*Input data*.
**********
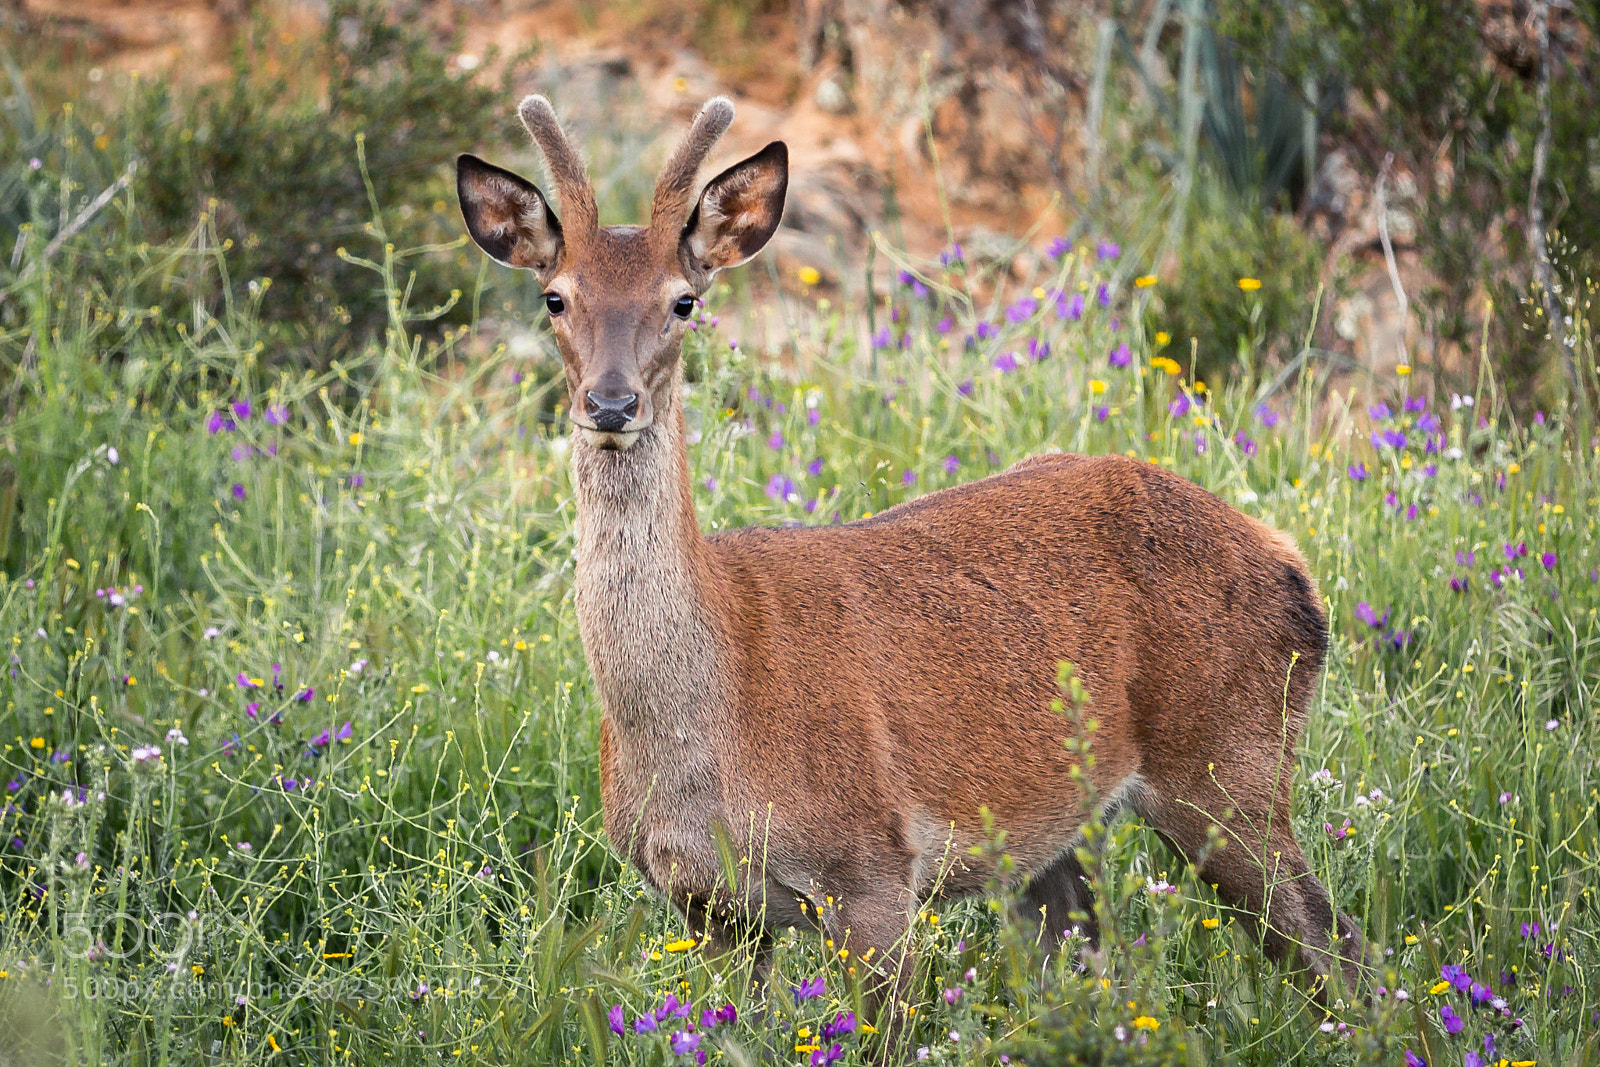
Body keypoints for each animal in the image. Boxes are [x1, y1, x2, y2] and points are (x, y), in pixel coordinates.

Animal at [456, 95, 1366, 1031]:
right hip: (1062, 831)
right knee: (1087, 950)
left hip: (1230, 761)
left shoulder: (872, 870)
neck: (709, 721)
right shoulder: (706, 908)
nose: (610, 402)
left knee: (1335, 945)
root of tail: (1293, 564)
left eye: (683, 301)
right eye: (555, 296)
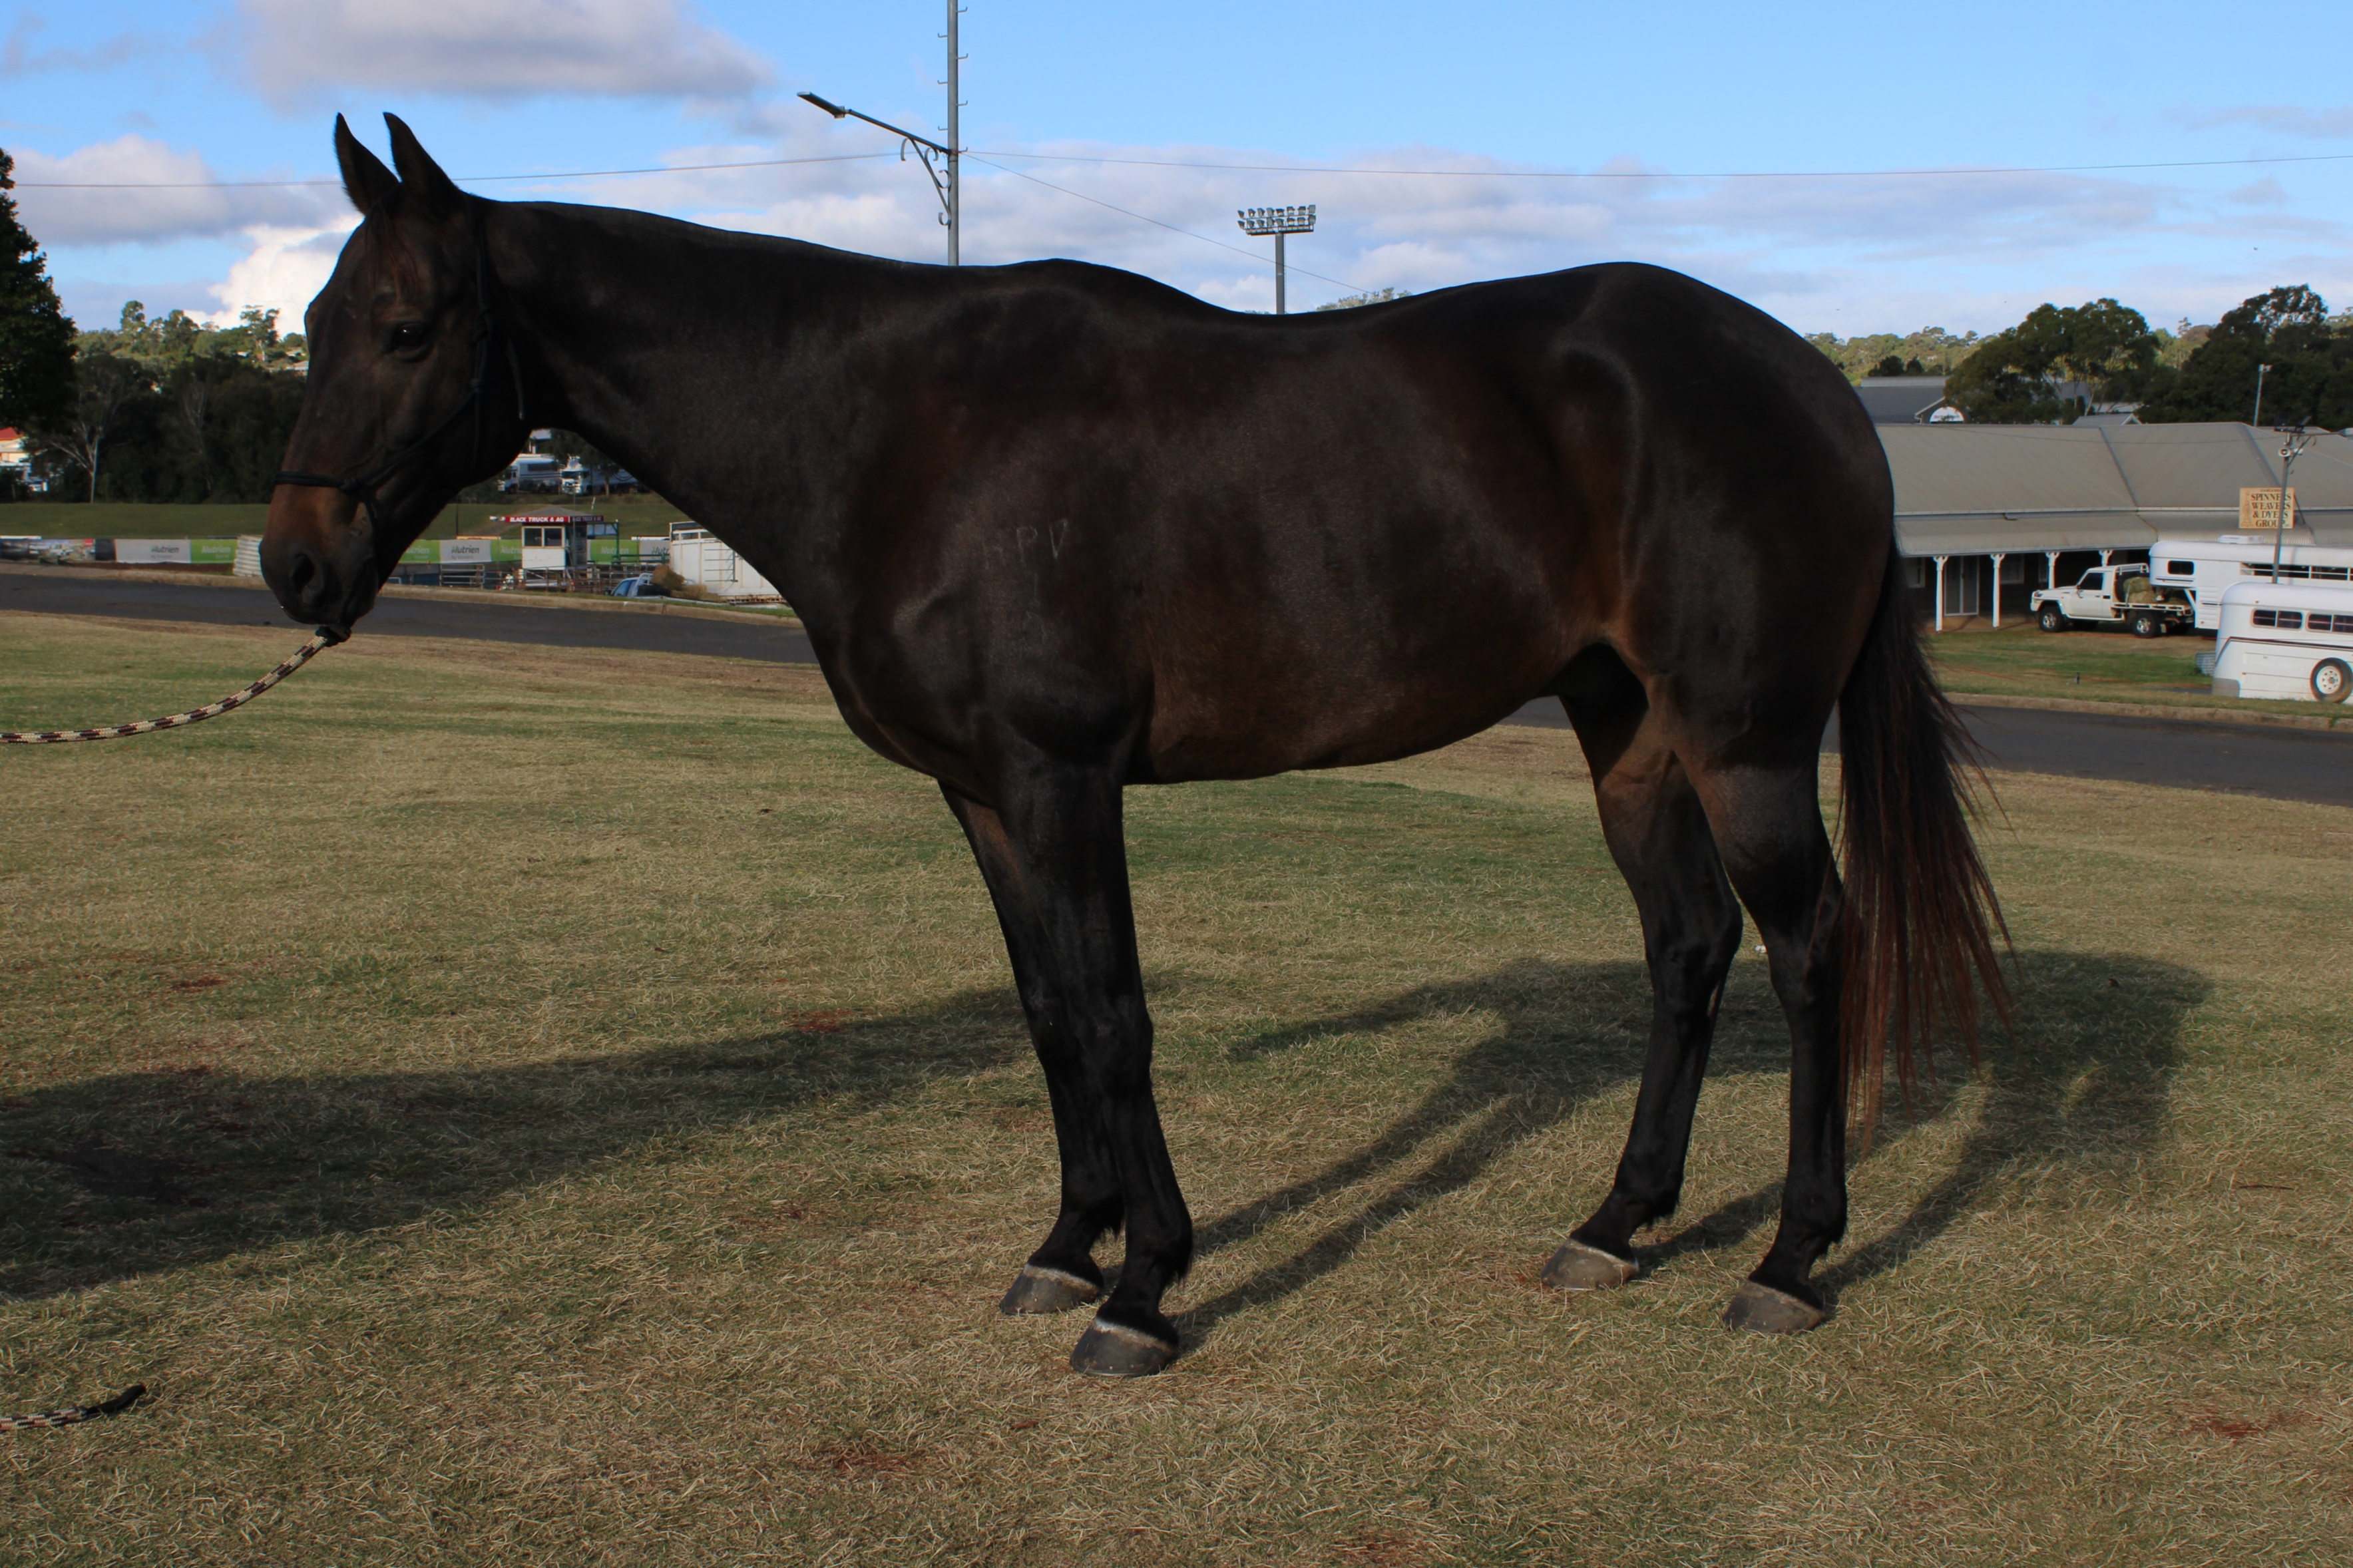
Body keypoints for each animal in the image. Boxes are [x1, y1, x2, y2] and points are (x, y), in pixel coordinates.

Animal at [263, 115, 2007, 1377]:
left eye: (407, 326)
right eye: (313, 321)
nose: (293, 565)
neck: (897, 428)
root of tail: (1813, 386)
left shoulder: (1063, 773)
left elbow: (1113, 1013)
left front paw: (1148, 1285)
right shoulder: (981, 794)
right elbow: (1047, 1014)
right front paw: (1066, 1245)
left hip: (1749, 741)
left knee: (1809, 946)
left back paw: (1790, 1259)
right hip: (1628, 730)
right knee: (1688, 946)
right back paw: (1618, 1223)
**********
*To do*. Leaving out the images, return the entries above exactly as they read.

*Task output*.
Body keypoints for each animal in the image. Boxes are [x1, y1, x2, y2] and points are (x, y), in pixel coordinates.

Animal at [456, 95, 1366, 1031]:
right hip: (1062, 831)
right knee: (1087, 950)
left hip: (1230, 761)
left shoulder: (872, 870)
neck: (709, 721)
right shoulder: (706, 908)
nose: (610, 402)
left knee: (1335, 945)
root of tail: (1293, 564)
left eye: (683, 301)
right eye: (555, 296)
Body keypoints for each animal in the image. Boxes are [x1, y1, x2, y2] and points are (x, y), in pixel coordinates.

Animal at [263, 115, 2007, 1377]:
left eye: (407, 326)
right eye: (313, 321)
nose: (293, 565)
neck: (897, 428)
root of tail: (1813, 386)
left shoulder: (1063, 773)
left elbow: (1113, 1013)
left front paw: (1148, 1285)
right shoulder: (981, 794)
right elbow: (1047, 1014)
right front paw: (1066, 1245)
left hip: (1749, 741)
left knee: (1809, 946)
left back paw: (1790, 1259)
right hip: (1628, 730)
right knee: (1688, 946)
right back paw: (1618, 1223)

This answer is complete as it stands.